Task objective: Count the lines below that contain the string "azim" and give only the number.

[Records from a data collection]
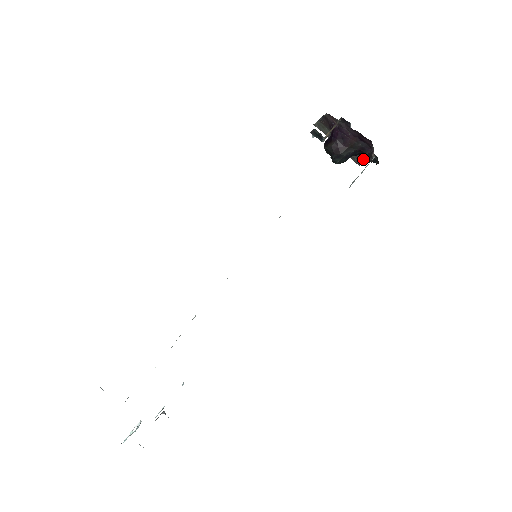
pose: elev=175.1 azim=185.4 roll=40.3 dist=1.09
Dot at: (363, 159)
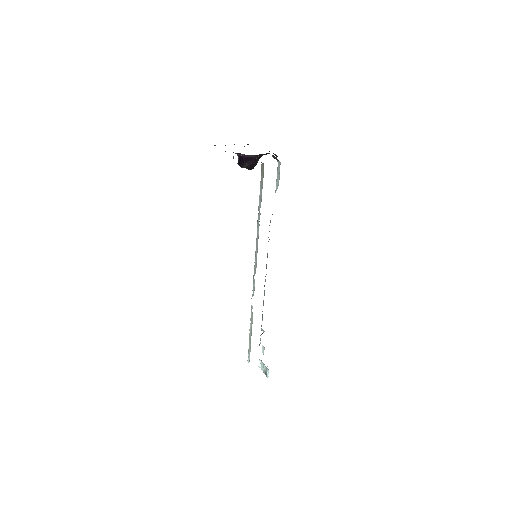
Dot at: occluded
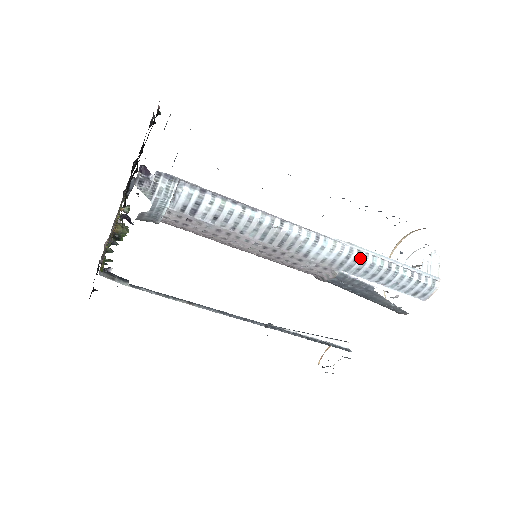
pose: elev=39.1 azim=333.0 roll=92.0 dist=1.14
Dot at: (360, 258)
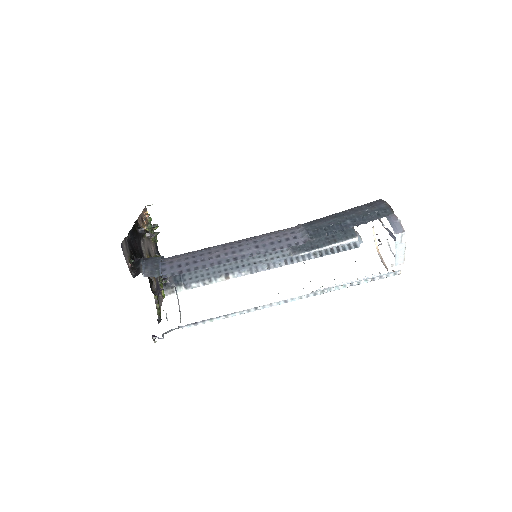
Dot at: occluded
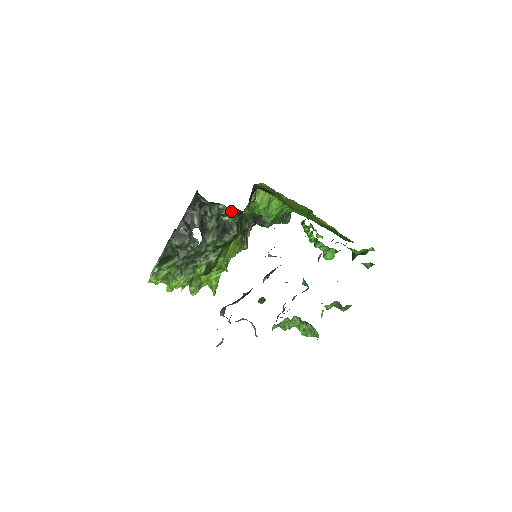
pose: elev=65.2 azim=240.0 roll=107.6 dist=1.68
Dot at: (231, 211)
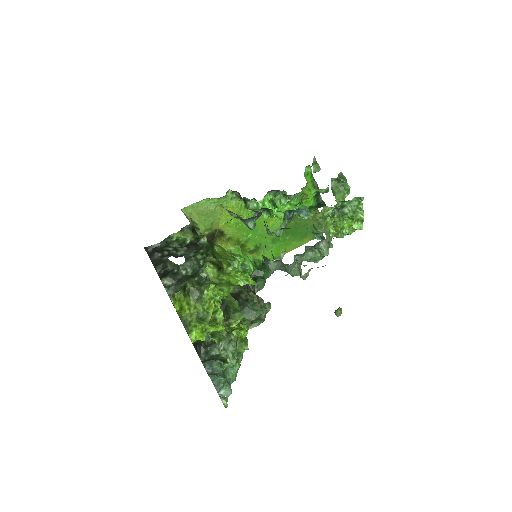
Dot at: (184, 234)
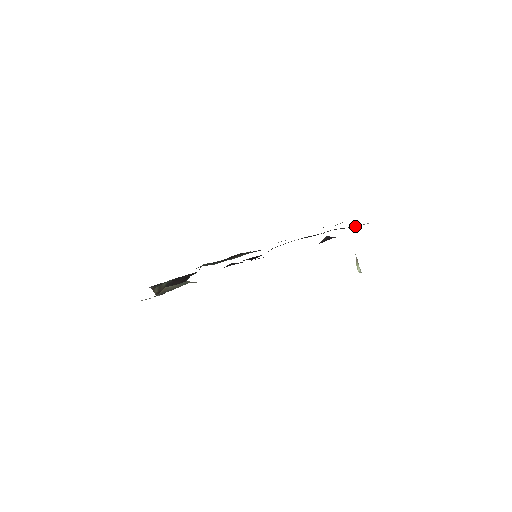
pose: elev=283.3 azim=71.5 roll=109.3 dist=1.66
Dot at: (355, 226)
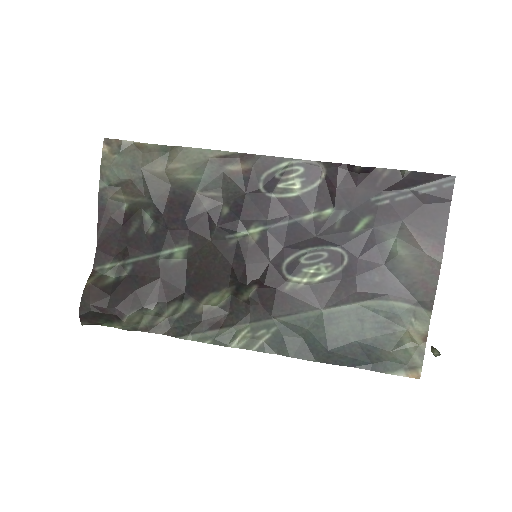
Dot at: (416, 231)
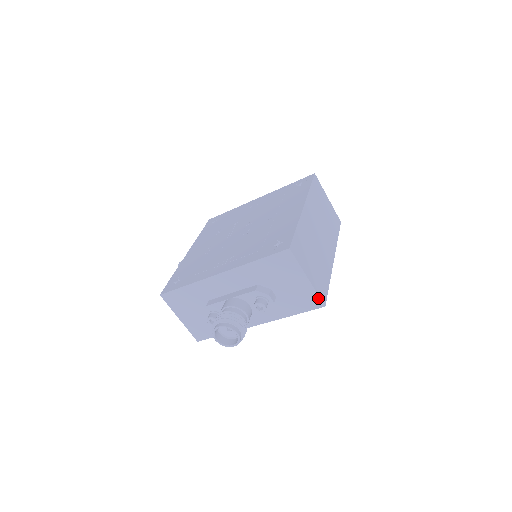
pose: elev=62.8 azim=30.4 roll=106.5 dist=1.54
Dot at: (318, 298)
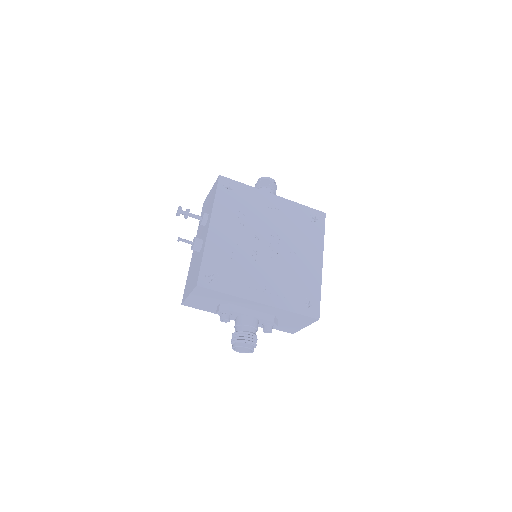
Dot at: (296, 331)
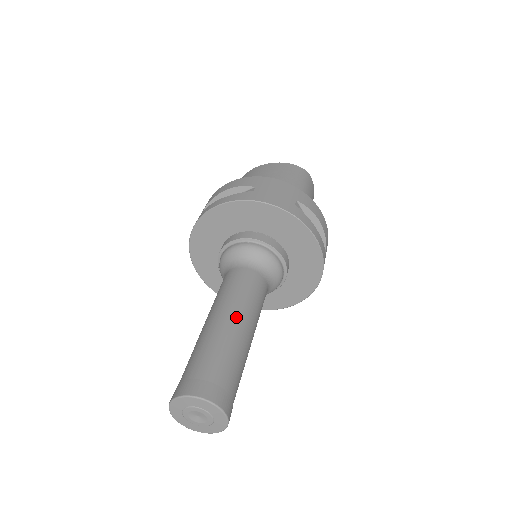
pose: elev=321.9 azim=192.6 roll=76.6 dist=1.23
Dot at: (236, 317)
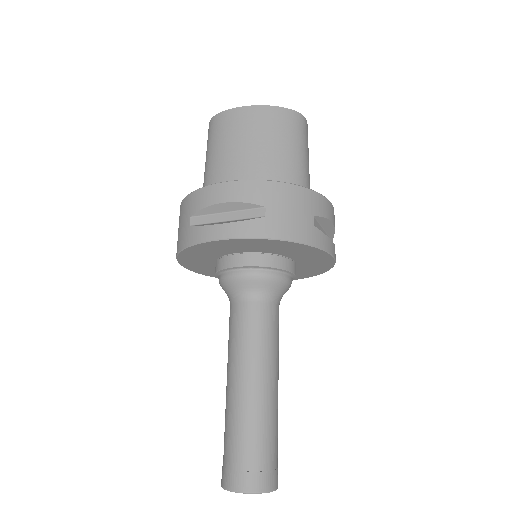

Exercise output: 6